Stumpfsinnig ist etwas, was keiner Aufmerksamkeit bedarf, lediglich erledigt werden muss. Also die Frage „warum“ ausklammert. Wenn Athleten die Frage „warum“ stets verwehrt bleibt, wird von ihnen erwartet, dass sie die Aufgabe erledigen – stumpfsinnig einfach machen. Genau da kommt Boreout im Sport ins Spiel. Denn lediglich Aufgaben erfüllen ohne ein „Warum“ mag für den Sport ein Zugewinn an reibungslosem Ablauf sein, für den Sportler hingegen eine Aberkennung seiner Fähigkeiten: Erstens das „Warum“ überhaupt zu begreifen, zweitens die Gründe nachvollziehen zu können und drittens sein Engagement daran knüpfen zu können.

Mögliche Folgen 

Die Folge – ähnlich wie in der Arbeitswelt: Sinkende Motivation, wachsende Unzufriedenheit, eventuell offen ausgetragene oder auch innere Konflikte und letztlich Dropout. Wenn zum Beispiel auf die Frage, welche Kriterien für die Teilnahme an dem oder dem Wettkampf zu erfüllen sind, die Antwort: „Jetzt wird erst einmal trainiert“ folgt – klammert das zum Beispiel die Fähigkeit des Athleten aus, sich mit konkreten Zielen auseinanderzusetzen, aber auch sein Commitment, also seine Bereitschaft, sich voll für die Aufgabe zu engagieren und sich anzustrengen, wird ihm aberkannt. Die so signalisierte Unfähigkeit lässt Anerkennung vermissen, dies führt zu Frust und reduziert die Motivation des Sportlers. 
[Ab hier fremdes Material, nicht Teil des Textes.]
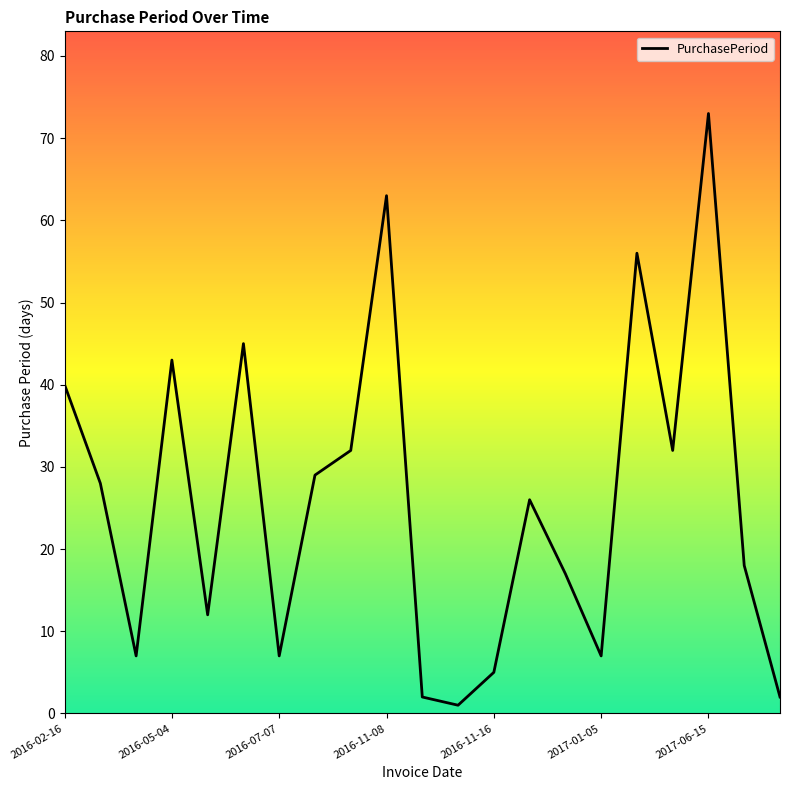

What is the difference between the maximum and minimum values?

72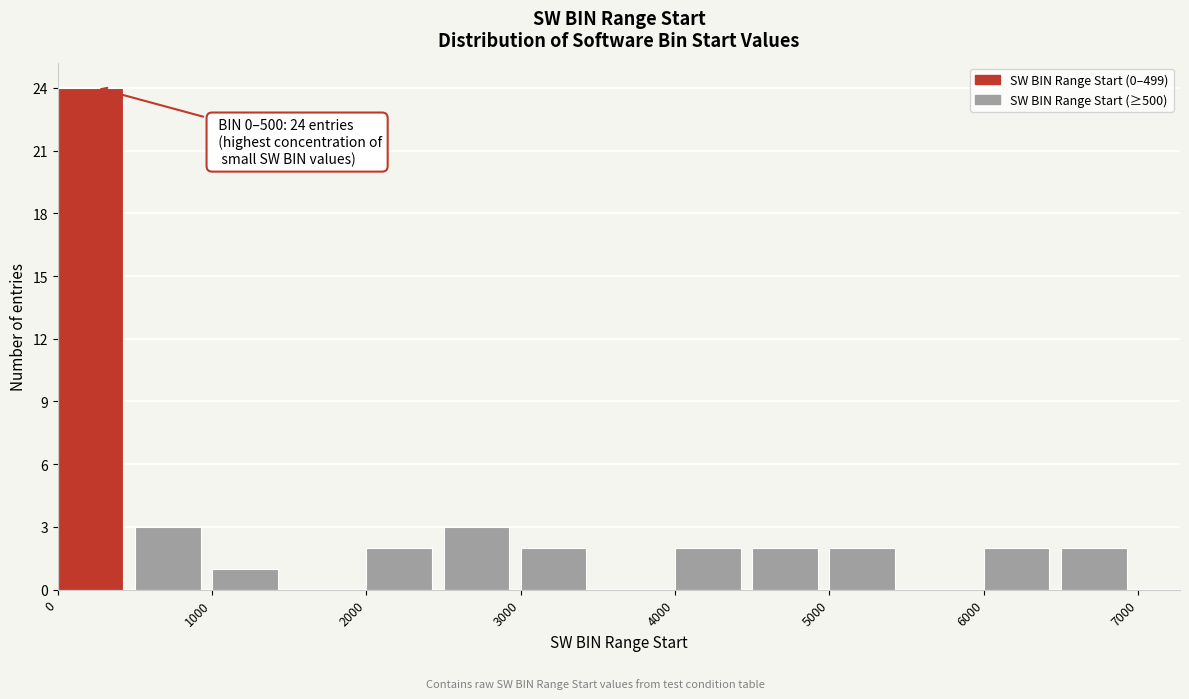

Which range on the x-axis has the tallest bar?

0 to 500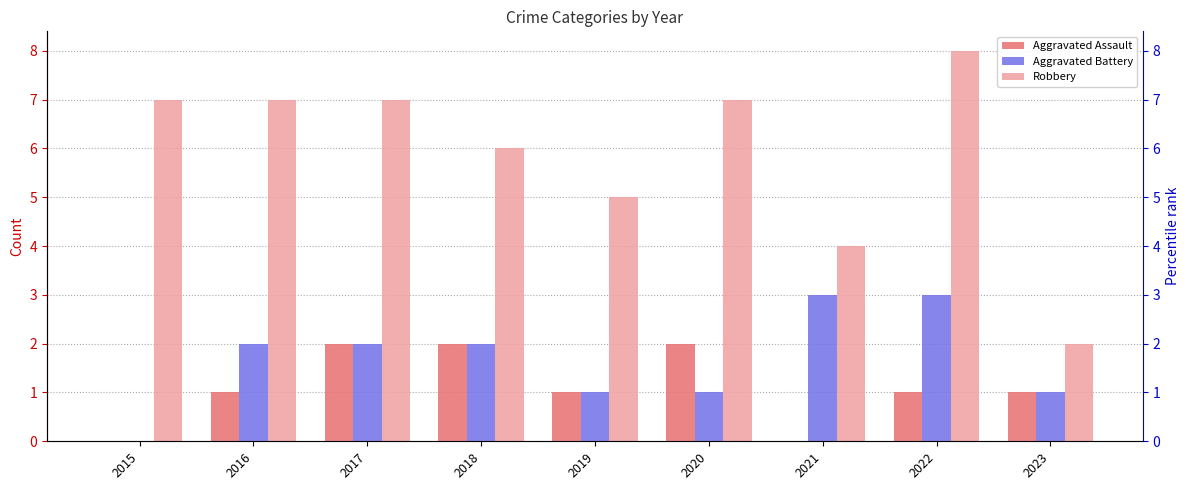

True or false: Robbery has a value of 3 at 2019.

False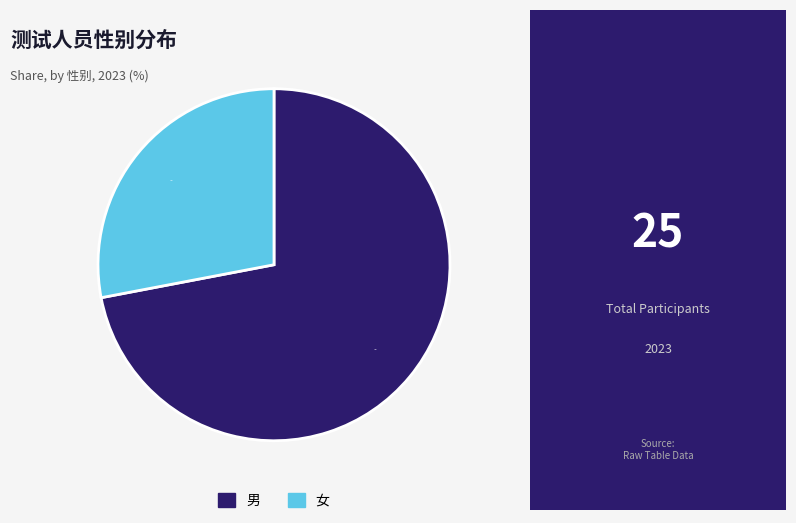

Is there any slice that represents more than half of the pie?

Yes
Folgeversuche der Klärung sind aufgrund der verlangten Stumpfsinnigkeit unerwünscht, somit ist der Weg der Kommunikation versperrt. Die Folge ist nicht nur Unzufriedenheit und Vertrauensverlust – Null-Bock auf den Trainer, auf das Trainingslager, auf gemeinsame Unternehmungen usw. – sondern eben auch die Negativspirale, die zu einem Dropout führen kann. Wenn Athleten Fragen verwehrt bleiben, weil zum Beispiel „es immer dieselben sind, die Fragen stellen“, signalisiert man letztlich, dass Fragen unerwünscht sind. Die Fragen nerven sogar oder anders formuliert: Ein stupides Ausführen ist das, was erwünscht ist. Das mag den Trainerjob erleichtern, die erforderliche Wertschätzung für eine produktive Zusammenarbeit lässt es allerdings gänzlich vermissen. Kommt ein autoritärer Touch dazu, also „weil ich der Trainer bin, weil ich es sage, weil wir das so entschieden haben“ usw. ohne weitere Begründung, nähern wir uns dem Bereich psychischer Gewalt oder Machtmissbrauch.

Fazit

Summa summarum: Boreout ist durchaus ein Thema im Sport. Anerkennung und ausbalancierte Anforderungen sind nicht nur für sportliche Leistungen wichtig, sondern im gesamten Umfeld eines jeden Menschen – Sportler, Trainer und Sportalltag inklusive. Sie entscheiden nicht nur oft darüber, ob Athleten frühzeitig aus dem Sport ausscheiden oder nicht. Sie sind auch sehr oft relevant für die berufliche Entscheidung von ehemaligen Sportlern, den Trainerberuf zu wählen oder ihrem ehemaligen Verband und Sport für immer den Rücken zu kehren.

Letztlich ist jede Medaille eine Anerkennung der Leistung. Aber damit es zu einer Medaille kommt, bedarf es der Anerkennung auch abseits des Podiums. Es geht um die Anerkennung vielfältiger Fähigkeiten im gesamten Sportalltag und gleichzeitig um die Vermeidung von Stumpfsinnigkeit.